EXERCISE PROMPT: Type out all the records word for word. Any pictures are to be left out.

* * * * * * *

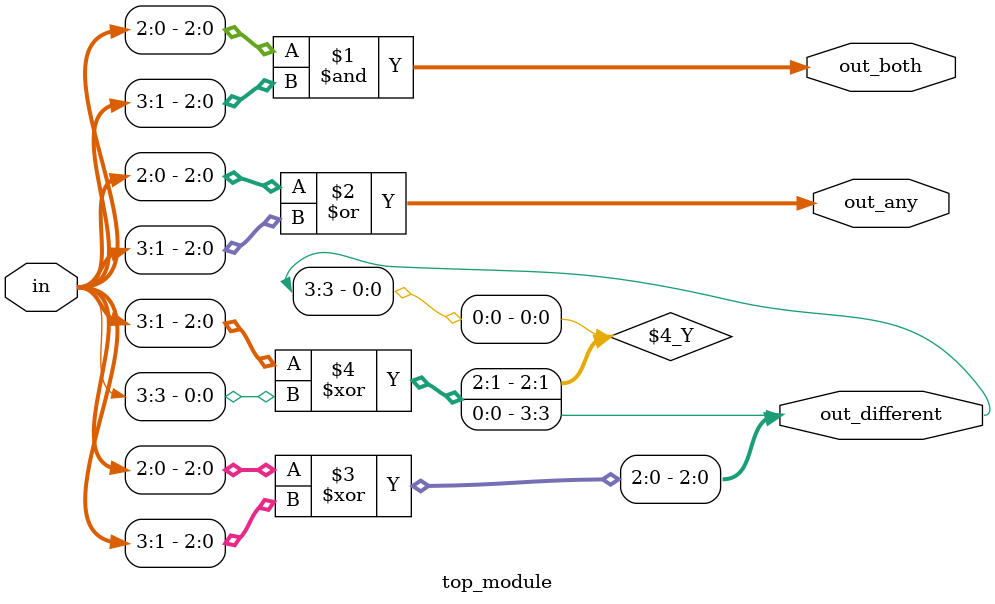
<source format=sv>
module top_module (
	input [3:0] in,
	output [2:0] out_both,
	output [3:1] out_any,
	output [3:0] out_different
);

	assign out_both = in[2:0] & in[3:1];
	assign out_any = in[2:0] | in[3:1];
	assign out_different = {in[3:1] ^ in[3], in[2:0] ^ in[3:1]};

endmodule

</source>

* * * * * * *

REPLY:
<source format=sv>
module top_module (
	input [3:0] in,
	output [2:0] out_both,
	output [3:1] out_any,
	output [3:0] out_different
);

	assign out_both = in[2:0] & in[3:1];
	assign out_any = in[2:0] | in[3:1];
	assign out_different = {in[3:1] ^ in[3], in[2:0] ^ in[3:1]};

endmodule

</source>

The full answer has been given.